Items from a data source
____________

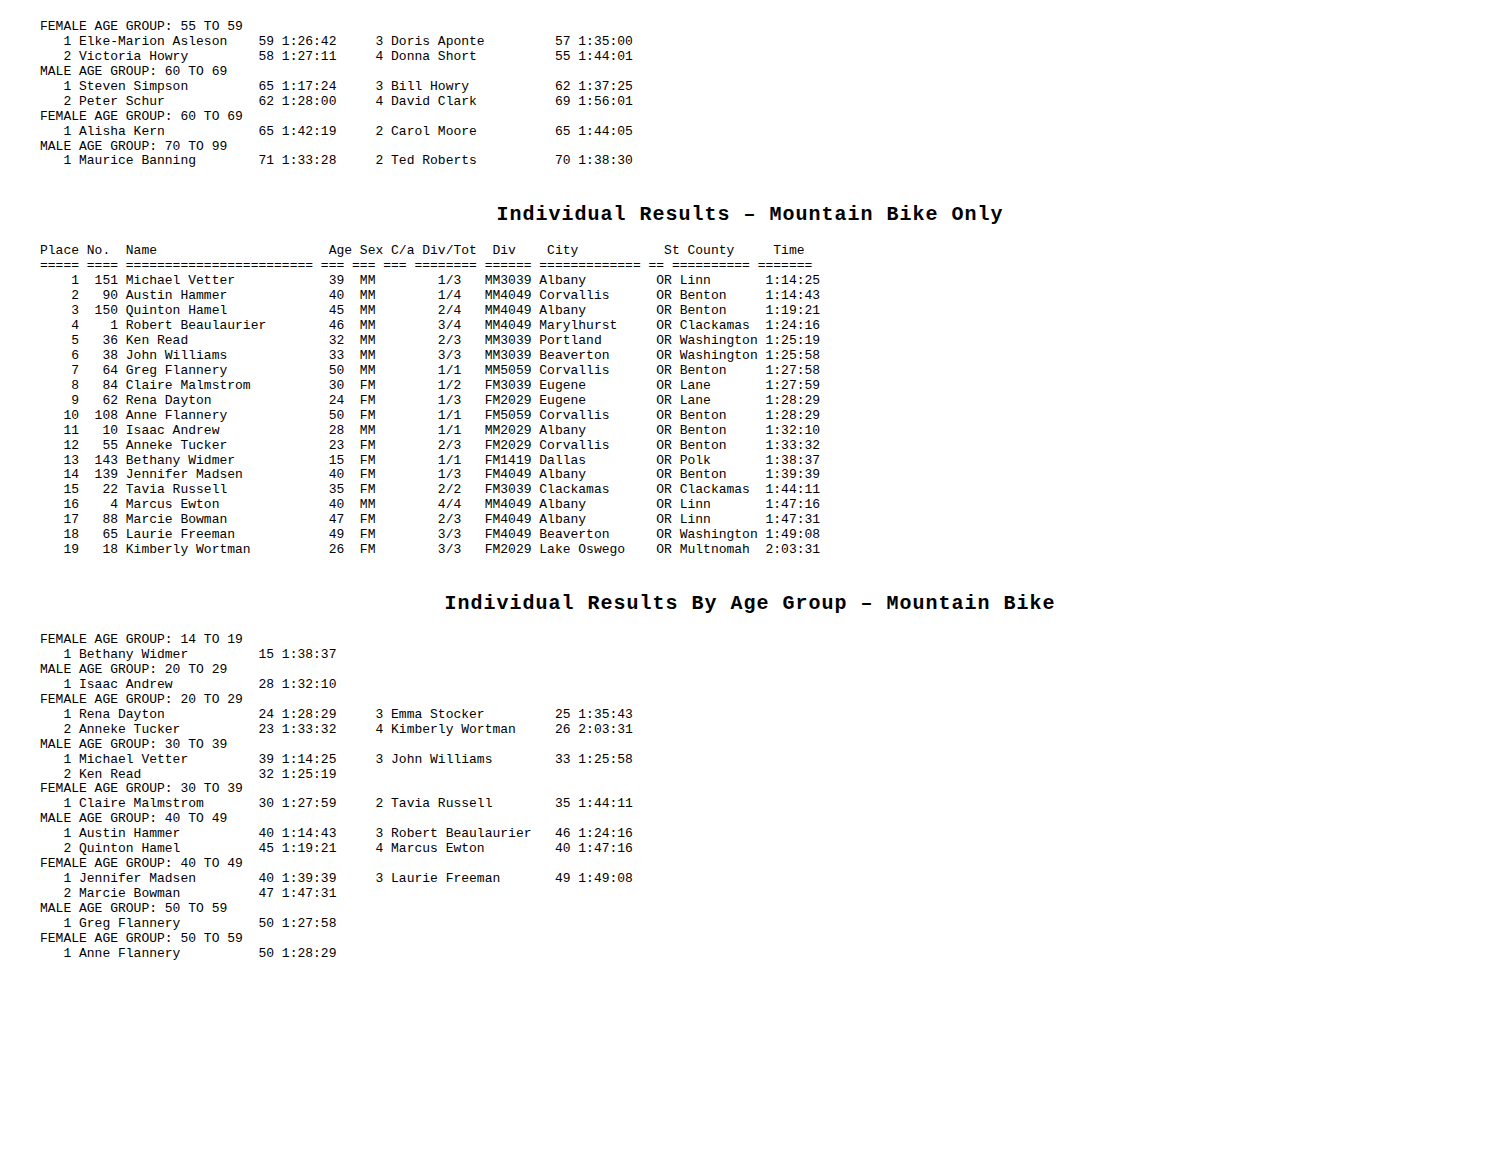FEMALE AGE GROUP: 55 TO 59
   1 Elke-Marion Asleson    59 1:26:42     3 Doris Aponte         57 1:35:00
   2 Victoria Howry         58 1:27:11     4 Donna Short          55 1:44:01
MALE AGE GROUP: 60 TO 69
   1 Steven Simpson         65 1:17:24     3 Bill Howry           62 1:37:25
   2 Peter Schur            62 1:28:00     4 David Clark          69 1:56:01
FEMALE AGE GROUP: 60 TO 69
   1 Alisha Kern            65 1:42:19     2 Carol Moore          65 1:44:05
MALE AGE GROUP: 70 TO 99
   1 Maurice Banning        71 1:33:28     2 Ted Roberts          70 1:38:30
Individual Results – Mountain Bike Only
Place No.  Name                      Age Sex C/a Div/Tot  Div    City           St County     Time
===== ==== ======================== === === === ======== ====== ============= == ========== =======
    1  151 Michael Vetter            39  MM        1/3   MM3039 Albany         OR Linn       1:14:25
    2   90 Austin Hammer             40  MM        1/4   MM4049 Corvallis      OR Benton     1:14:43
    3  150 Quinton Hamel             45  MM        2/4   MM4049 Albany         OR Benton     1:19:21
    4    1 Robert Beaulaurier        46  MM        3/4   MM4049 Marylhurst     OR Clackamas  1:24:16
    5   36 Ken Read                  32  MM        2/3   MM3039 Portland       OR Washington 1:25:19
    6   38 John Williams             33  MM        3/3   MM3039 Beaverton      OR Washington 1:25:58
    7   64 Greg Flannery             50  MM        1/1   MM5059 Corvallis      OR Benton     1:27:58
    8   84 Claire Malmstrom          30  FM        1/2   FM3039 Eugene         OR Lane       1:27:59
    9   62 Rena Dayton               24  FM        1/3   FM2029 Eugene         OR Lane       1:28:29
   10  108 Anne Flannery             50  FM        1/1   FM5059 Corvallis      OR Benton     1:28:29
   11   10 Isaac Andrew              28  MM        1/1   MM2029 Albany         OR Benton     1:32:10
   12   55 Anneke Tucker             23  FM        2/3   FM2029 Corvallis      OR Benton     1:33:32
   13  143 Bethany Widmer            15  FM        1/1   FM1419 Dallas         OR Polk       1:38:37
   14  139 Jennifer Madsen           40  FM        1/3   FM4049 Albany         OR Benton     1:39:39
   15   22 Tavia Russell             35  FM        2/2   FM3039 Clackamas      OR Clackamas  1:44:11
   16    4 Marcus Ewton              40  MM        4/4   MM4049 Albany         OR Linn       1:47:16
   17   88 Marcie Bowman             47  FM        2/3   FM4049 Albany         OR Linn       1:47:31
   18   65 Laurie Freeman            49  FM        3/3   FM4049 Beaverton      OR Washington 1:49:08
   19   18 Kimberly Wortman          26  FM        3/3   FM2029 Lake Oswego    OR Multnomah  2:03:31
Individual Results By Age Group – Mountain Bike
FEMALE AGE GROUP: 14 TO 19
   1 Bethany Widmer         15 1:38:37
MALE AGE GROUP: 20 TO 29
   1 Isaac Andrew           28 1:32:10
FEMALE AGE GROUP: 20 TO 29
   1 Rena Dayton            24 1:28:29     3 Emma Stocker         25 1:35:43
   2 Anneke Tucker          23 1:33:32     4 Kimberly Wortman     26 2:03:31
MALE AGE GROUP: 30 TO 39
   1 Michael Vetter         39 1:14:25     3 John Williams        33 1:25:58
   2 Ken Read               32 1:25:19
FEMALE AGE GROUP: 30 TO 39
   1 Claire Malmstrom       30 1:27:59     2 Tavia Russell        35 1:44:11
MALE AGE GROUP: 40 TO 49
   1 Austin Hammer          40 1:14:43     3 Robert Beaulaurier   46 1:24:16
   2 Quinton Hamel          45 1:19:21     4 Marcus Ewton         40 1:47:16
FEMALE AGE GROUP: 40 TO 49
   1 Jennifer Madsen        40 1:39:39     3 Laurie Freeman       49 1:49:08
   2 Marcie Bowman          47 1:47:31
MALE AGE GROUP: 50 TO 59
   1 Greg Flannery          50 1:27:58
FEMALE AGE GROUP: 50 TO 59
   1 Anne Flannery          50 1:28:29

____________

# [TASK TO CARRY OUT]
Show all lines in the records above that hold "Williams".

# [FINAL ANSWER]
    6   38 John Williams             33  MM        3/3   MM3039 Beaverton      OR Washington 1:25:58
   1 Michael Vetter         39 1:14:25     3 John Williams        33 1:25:58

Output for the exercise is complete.